• _Page text_:
Ireland begin their quest to qualify for a second consecutive Olympic Games in France on Saturday morning.

THE TOKYO OLYMPICS remain over 400 days away, but after months of training camps and hard graft, the Ireland men’s hockey team embark on the road to the 2020 Games away from the spotlight in a small seaside French town tomorrow.

While the women’s national team bid to move within two games of the Olympics at Banbridge on Saturday, Alexander Cox’s Green Machine will begin the campaign to reach a second consecutive Games against Scotland [10.15am] in Le Touquet.

Shane O'Donoghue celebrates his goal with Michael Darling Shane O'Donoghue and Ireland get their FIH Series Finals campaign underway on Saturday. Source: Inpho

Ireland head into the FIH Series Finals tournament as top seeds and, off the back of their qualification for Rio and last year’s World Cup in India, will be strongly tipped to finish in the top two and advance through to a two-legged playoff tie later this year.

But, just as they encountered four years ago during their rollercoaster ride to Rio, the road to Olympic qualification is never straightforward and the team, now under the guidance of Dutchman Cox, are desperate to replicate the feat in this cycle.

Naturally, there have been changes in personnel and the change in head coach means Ireland come into this tournament promising to play a slightly different brand of hockey, with Cox making a number of big selection calls.

The likes of Alan Sothern and Kirk Shimmins, both veterans of the squad and 2016 Olympians, have been left at home and following encouraging warm-up outings against USA and France last month, Saturday marks the end of a seven-month process and the start of the serious business.

“We’ve been implementing some small changes on how we play on and off the ball and I think it’s really starting to show in our performances and in general, things are moving in the right direction,” Shane O’Donoghue tells The42.

“There’s a nice blend of youth and experience. It will be about using the experience of Rio and remembering the journey it took to get there. It wasn’t straightforward and, at times, we clung on. We need to take the good moments from that and the moments that really stood to us and got us over the line. It’s going to require the exact same over here.”

• _Set of tasks_:
**1)** According to the hockey article, which team does Ireland play first in Le Touquet?
**2)** Continue the article about Ireland's men's hockey team from where it stops.
The material after this point isn't needed for anything here.

• _Given data_:

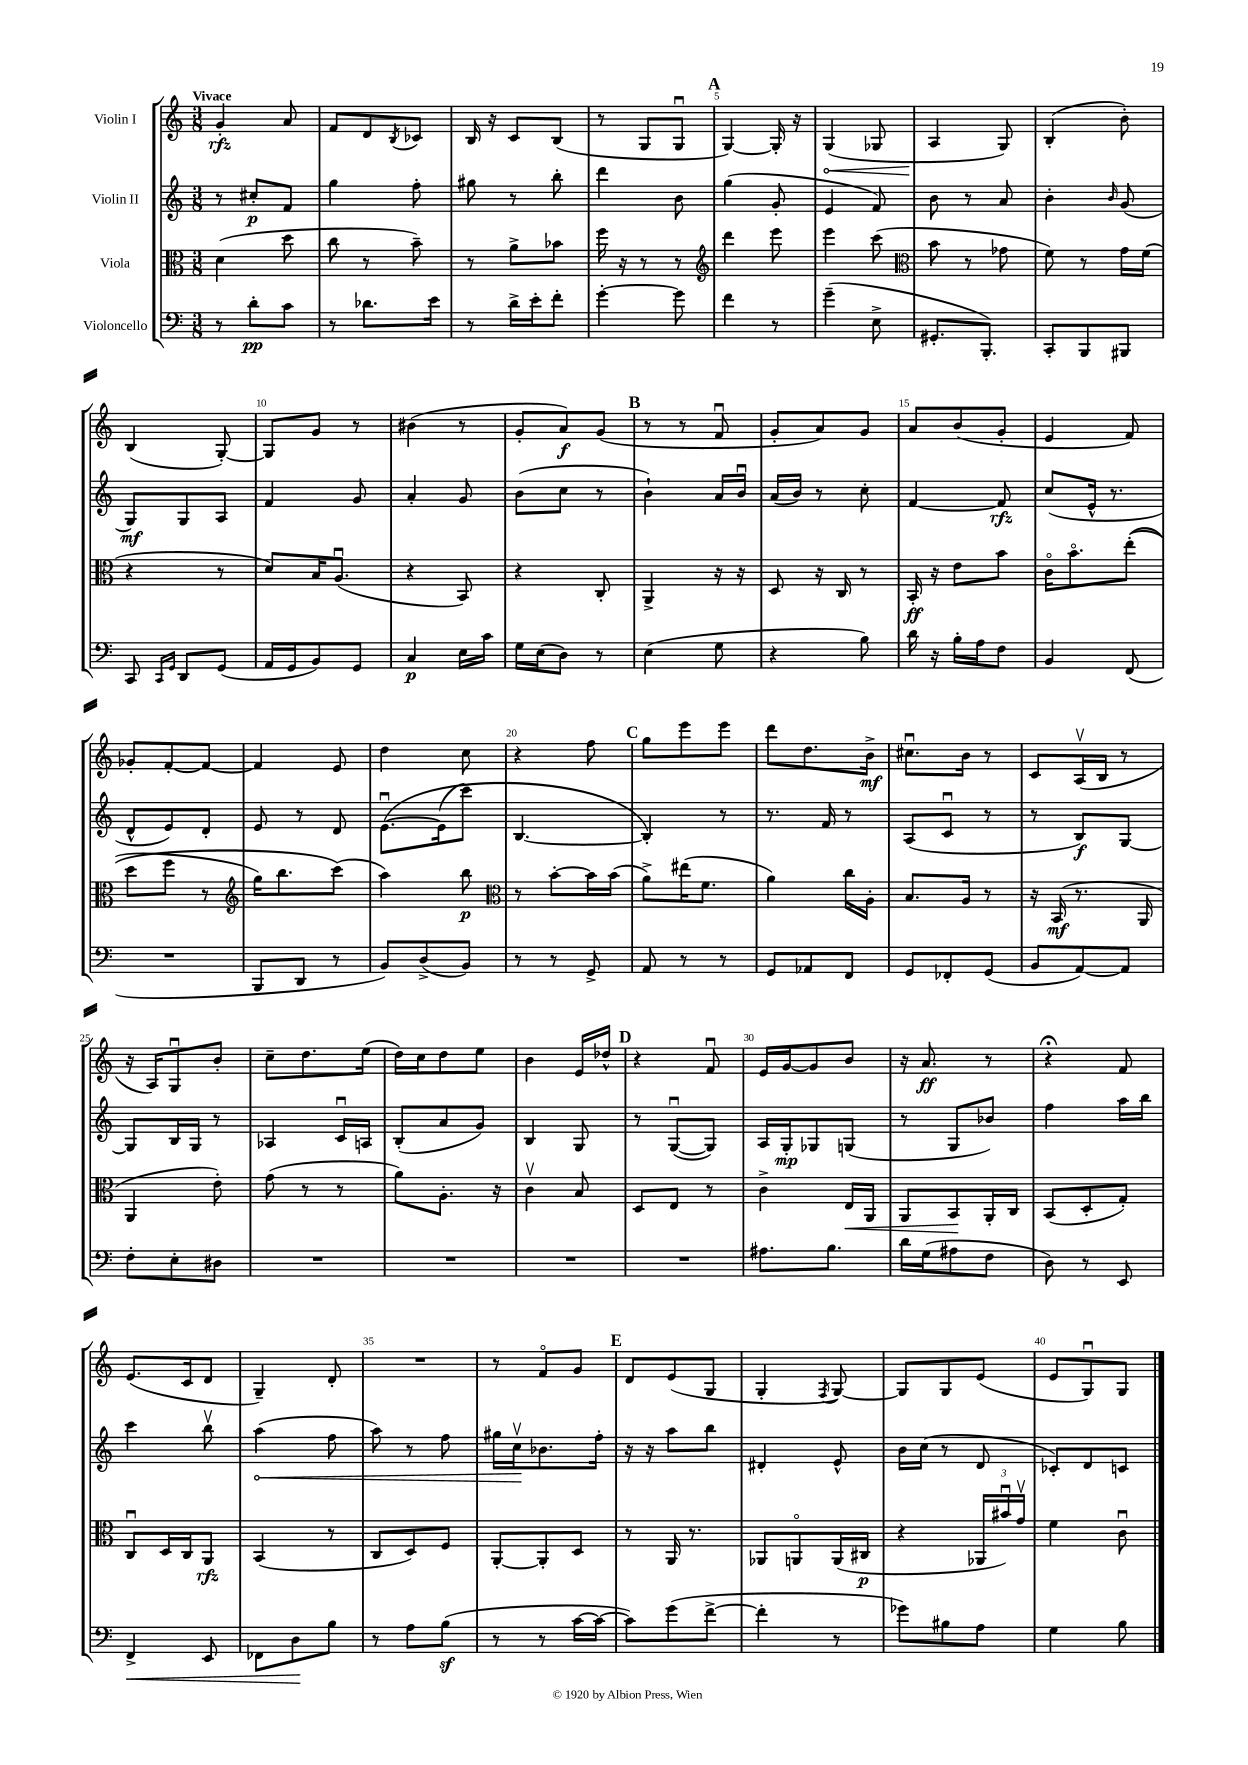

**kern	**kern	**kern	**kern
*staff4	*staff3	*staff2	*staff1
*clefF4	*clefC3	*clefG2	*clefG2
*k[]	*k[]	*k[]	*k[]
*M3/8	*M3/8	*M3/8	*M3/8
8r	(4d	8r	4g'
8d'	.	8cc#'	.
8c	8dd	8f	8a
=	=	=	=
8r	8cc	4gg	8f
8.d-	8r	.	8d
.	.	.	8qB
.	8b~)	8ff'	8c-
16e	.	.	.
=	=	=	=
8r	8r	8gg#	16B
.	.	.	16r
16d^	8a^	8r	8c
16e'	.	.	.
8f'	8b-	8bb'	(8B
=	=	=	=
[4g'	16ff	4ddd	8r
.	16r	.	.
.	8r	.	8G
8g]	8r	8b	8Gu
=	=	=	=
*	*clefG2	*	*
4f	4ddd	(4gg	[4G)
8r	8eee	8g'	16G']
.	.	.	16r
=	=	=	=
(4g~	4eee	4e	(4G
8E^	(8ccc	8f)	8G-
=	=	=	=
*	*clefC3	*	*
8.GG#'	8b	8b	4A
.	8r	8r	.
8.BBB')	.	.	.
.	8g-	8a	8G)
=	=	=	=
8CC'	8f)	4b'	(4B'
8BBB	8r	.	.
.	.	16qqb	.
8BBB#	16g	(8g	8b')
.	(16f	.	.
=	=	=	=
8CC	4r	8G)	(4B
16qqCC	.	.	.
16qqGG	.	.	.
8DD	.	8G	.
(8GG	8r	8A	[8G')
=	=	=	=
16AA	8d)	4f	8G]
16GG	.	.	.
8BB)	16B	.	8g
.	(8.Au	.	.
8GG	.	8g	8r
=	=	=	=
4C	4r	4a'	(4b#
16E	8BB)	8g	8r
16c	.	.	.
=	=	=	=
16G	4r	(8b	8g'
(16E	.	.	.
8D)	.	8cc	8a)
8r	8C'	8r	(8g
=	=	=	=
(4E	4AA^	4b`)	8r
.	.	.	8r
8G	16r	16a	8fu
.	16r	16bu	.
=	=	=	=
4r	8D	(16a	8g'
.	.	16b)	.
.	16r	8r	8a)
.	16C	.	.
8B)	8r	8cc'	8g
=	=	=	=
16d	16BB'	[4f	8a
16r	16r	.	.
16B'	8e	.	(8b
16A	.	.	.
8F	8b	8f]	8g'
=	=	=	=
4BB	16co	(8cc	4e
.	8.bo	.	.
.	.	16e^^	.
.	.	8.r	.
(8FF	&((8ee'	.	8f)
=	=	=	=
4.r	8dd	8d^^	8g-'
.	8ff	8e)	[8f'
.	8r	8d'	8f_
=	=	=	=
*	*clefG2	*	*
8BBB	16gg)	8e	4f]
.	8.bb	.	.
8DD	.	8r	.
8r	(8ccc&)	8d	8e
=	=	=	=
8BB)	4aa)	&([8.eu	4dd
(8D^	.	.	.
.	.	(16e]	.
8BB)	8bb	8ccc)	8cc
=	=	=	=
*	*clefC3	*	*
8r	8r	[4.B	4r
8r	[8b'	.	.
8GG^	16b]	.	8ff
.	(16b	.	.
=	=	=	=
8AA	8a^)	4B']&)	8gg
8r	(16ee#	.	8eee
.	8.f	.	.
8r	.	8r	8eee
=	=	=	=
8GG	4a)	8.r	8ddd
8AA-	.	.	8.dd
.	.	16f	.
8FF	16cc	8r	.
.	16A'	.	16b^
=	=	=	=
8GG	8.B	(8A	8.cc#u
8FF-'	.	8cu	.
.	16A	.	16b
(8GG	8r	8r	8r
=	=	=	=
8BB	16r	8r	8c
.	(16BB	.	.
[8AA)	8.r	8B)	(16Av
.	.	.	16B
8AA]	.	[8G	8r
.	16AA	.	.
=	=	=	=
8F'	4AA	8G]	16r
.	.	.	16A)
8E'	.	16B	8Gu
.	.	16G	.
8D#	8e')	8r	8b'
=	=	=	=
4.r	(8g	4A-	8cc~
.	8r	.	8.dd
.	8r	16cu	.
.	.	16A	(16ee
=	=	=	=
4.r	8a)	(8B'	16dd)
.	.	.	16cc
.	8.A'	8a	8dd
.	.	8g)	8ee
.	16r	.	.
=	=	=	=
4.r	4cv	4B	4b
.	8B	8G	16e
.	.	.	16dd-^^
=	=	=	=
4.r	8D	8r	4r
.	8E	([8Gu	.
.	8r	8G])	8fu
=	=	=	=
8.A#	4c^	16A	16e
.	.	16G'	[16g
.	.	8G-	8g]
8.B	.	.	.
.	16E	(8G	8b
.	16AA	.	.
=	=	=	=
16d	8AA	8r	16r
(16G	.	.	8.a
8A#	8BB	8G	.
8F	16AA'	8b-)	8r
.	16C	.	.
=	=	=	=
8D)	(8BB	4ff	4r;
8r	8D'	.	.
8EE	8G')	16aa	8f
.	.	16bb	.
=	=	=	=
4FF^	8Cu	4ccc	(8.e
.	16D	.	.
.	16C	.	16c
8EE	8AA	8bbv	8d
=	=	=	=
8FF-	(4BB	(4aa	4G~)
8D	.	.	.
8B	8r	8ff	8d'
=	=	=	=
8r	8C	8aa)	4.r
8A	8D)	8r	.
(8B	8F	8ff	.
=	=	=	=
8r	[8AA'	16gg#	8r
.	.	16ccv	.
8r	8AA']	8.b-	8fo
[16c	8D	.	8g
16c_	.	16ff'	.
=	=	=	=
8c])	8r	16r	8d
.	.	16r	.
(8g	16AA	8aa	(8e
.	8.r	.	.
[8f^	.	8bb	8G
=	=	=	=
4f']	8AA-	4d#'	4G'
.	8AAo	.	.
.	.	.	8qF
8r	(16AA	8e^^	[8G)
.	16C#	.	.
=	=	=	=
8g-)	4r	16b	8G]
.	.	(16cc	.
8B#	.	8r	8G
8A	24AA-	8d	(8e
.	24b#u)	.	.
.	24gv	.	.
=	=	=	=
4G	4f	8c-')	8e
.	.	8d	8Gu)
8B	8cu	8c	8G
==	==	==	==
*-	*-	*-	*-
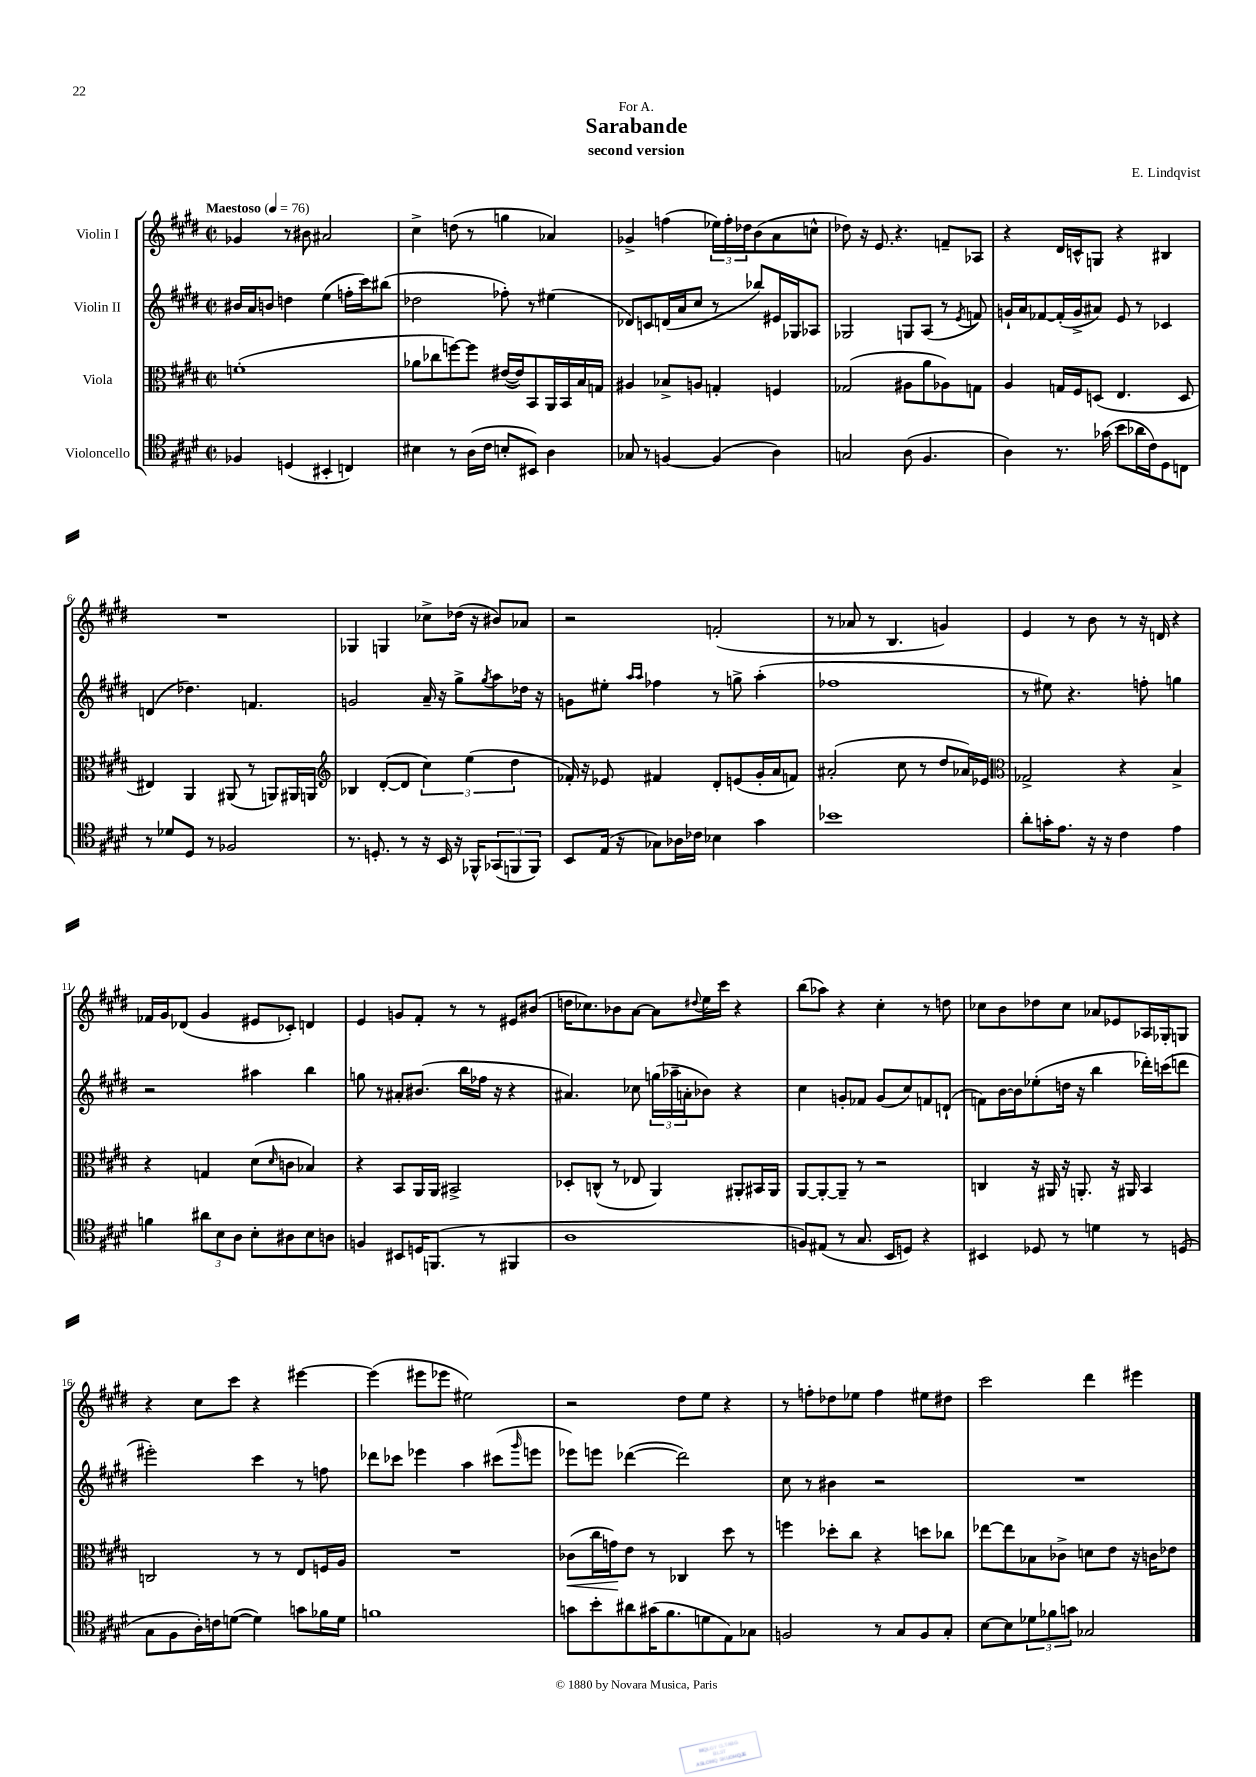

• _Per-task outputs_:
**1)** Scotland

**2)**
The disappointment of last year’s World Cup campaign still lingers for the squad after they failed to get out of their pool in India, but that experience has focused minds ahead of a big summer.

Ireland get their Pool A campaign underway against 23rd-ranked Scotland tomorrow, before facing Egypt and Singapore on Sunday and Tuesday respectively, with the top team bypassing the quarter-final stage. 

Just as it is for the Ireland women, a top-two finish in this tournament will assure Cox’s side of a place in an Olympic qualifier in Autumn, and O’Donoghue — Ireland’s leading goalscorer — understands the importance of qualification for the team and, in a wider context, the sport on this island. 

“It’s absolutely massive, especially with a minority sport like hockey,” the midfielder continues.

gettyimages-587142138-594x594 The midfielder is desperate to reach a second Olympics. Source: Getty Images

“We’re obviously extremely grateful for the resources and the financial funding we do have, but it is a battle. It’s a hurdle we’re constantly trying to get over, so considering all that and it being a minority sport, consistently qualifying for every Olympic Games and World Cup from here on out is vitally important for the longevity and, more importantly, the survival of hockey in Ireland.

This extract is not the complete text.